Die Betroffenen könnten eine höchst bedrohliche Klimaveränderung in Sachen Abgabenwiderstand auslösen, die unserem Staat schweren Schaden zufügen würde. Am Ende stünden womöglich italienische Zustände mit einer total gespaltenen Wirtschaft, ungeordneten Verhältnissen und dem Verlust jedes Gemeinsinns. Wo jeder nur mehr danach sieht, wie er den Staat betrügen kann.
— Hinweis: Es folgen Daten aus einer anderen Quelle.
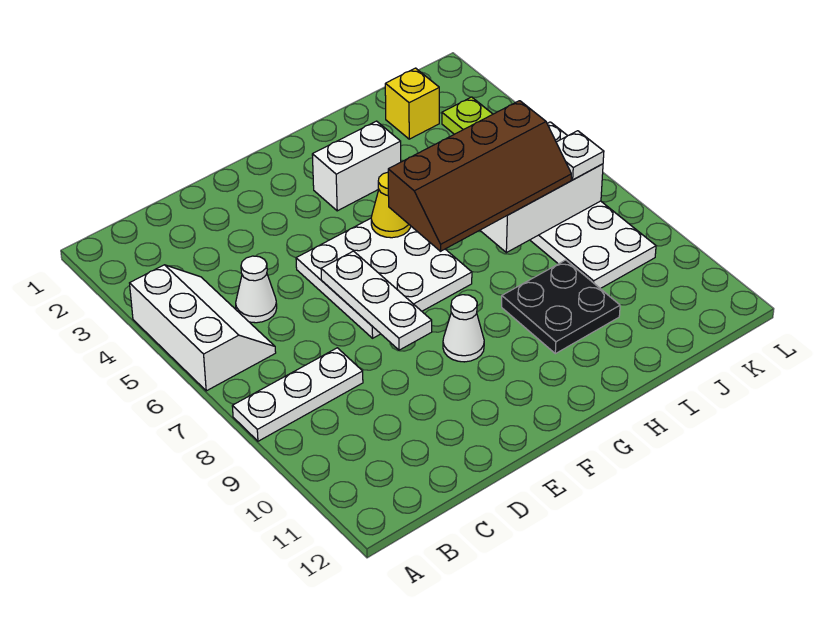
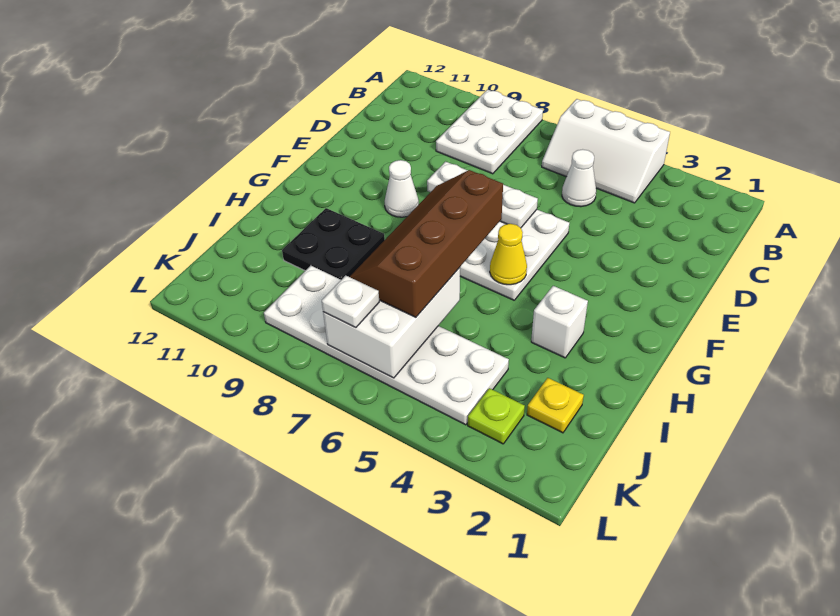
white plate A8:C8 level 1 -> white plate A8:C9 level 1
white brick G3:H3 level 1 -> white brick H3 level 1
yellow brick J2 level 1 -> yellow plate J2 level 1

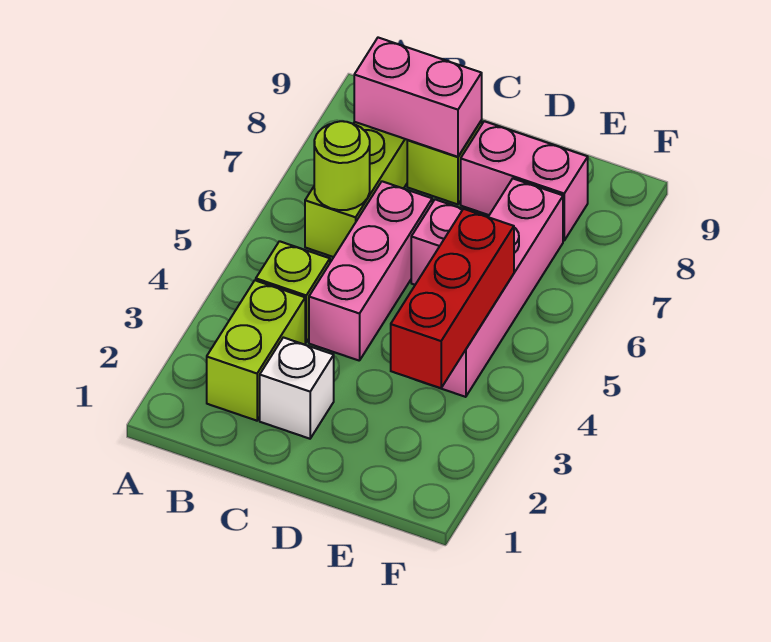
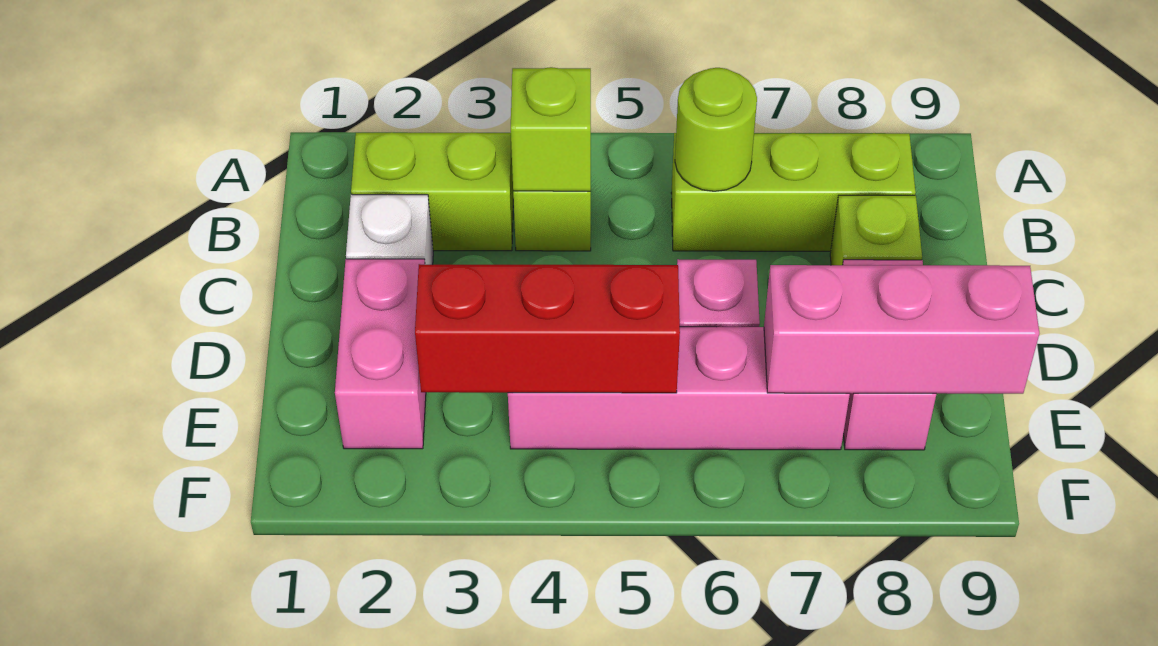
none -> lime brick B4 level 2
pink brick B8:C8 level 2 -> pink brick D2:E2 level 1
pink brick C4:C6 level 1 -> pink brick E7:E9 level 2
Zum Glück ist es bei uns noch nicht so weit. Die Menschen haben durchaus Verständnis dafür, daß der Gürtel enger geschnallt werden muß. Es war aber sicher ein Versäumnis, daß man das Sparpaket nicht mit einer Offensive gegen das Wuchern der Schattenwirtschaft verbunden hat. Jedermann weiß ja, wie unzulänglich derzeit die Instrumente zur Erfassung von Schwarzarbeit und Pfusch sind. Arbeitsinspektorate, Arbeitsämter, Finanzbenörden und Krankenkassen kontrollieren nicht in energischem Zusammenwirken. Die Verhängung von Strafen erfolgt oft nachlässig und zu milde.

Man müßte also heute der Bevölkerung das Gefühl geben, daß große Gruppen nicht nur Kürzungen hinnehmen müssen, sondern daß wirklich Ordnung in den Staatsfinanzen gemacht wird. Daß man mit konsequentem Bemühen jene zahlreichen Lücken aufspüren und schließen will, durch die heute in Summe sehr viel Geld davonrinnt.
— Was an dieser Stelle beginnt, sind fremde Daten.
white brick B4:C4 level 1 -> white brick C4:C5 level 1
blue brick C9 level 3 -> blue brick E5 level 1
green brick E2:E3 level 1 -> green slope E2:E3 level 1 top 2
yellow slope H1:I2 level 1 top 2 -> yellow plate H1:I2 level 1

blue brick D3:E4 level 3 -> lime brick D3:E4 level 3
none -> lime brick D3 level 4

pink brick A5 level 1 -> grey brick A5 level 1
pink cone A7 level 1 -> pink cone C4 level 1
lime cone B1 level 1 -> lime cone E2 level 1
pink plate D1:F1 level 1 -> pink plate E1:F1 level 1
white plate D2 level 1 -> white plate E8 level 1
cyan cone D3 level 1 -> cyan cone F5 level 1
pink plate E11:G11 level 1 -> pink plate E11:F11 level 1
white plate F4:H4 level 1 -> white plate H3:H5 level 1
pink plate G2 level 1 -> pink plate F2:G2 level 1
Unter dieser Voraussetzung kann man bei den Österreichern sicher Solidarität einfordern. Sie bejahen ja (noch) diesen Staat und seine Gesellschaftsordnung. Die Erhöhung von Abgaben ohne die Vermittlung des Bewußtseins, daß man Lasten und Wohltaten wirklich gerecht verteilt, müßte aber einen Teufelskreis in Bewegung setzen. Eine Solidarität mit Schlamperei und Versäumnissen ist sicher nicht zu erwarten. Sie würde verweigert, egal, welche Gesetze man beschließt. Denn ohne die Zustimmung seiner Bürger ist, wie uns der Blick über manche Grenzen lehrt, der Staat letzten Endes machtlos, denn er ist im Kampf gegen unwillige Steuerzahler meist der Schwächere.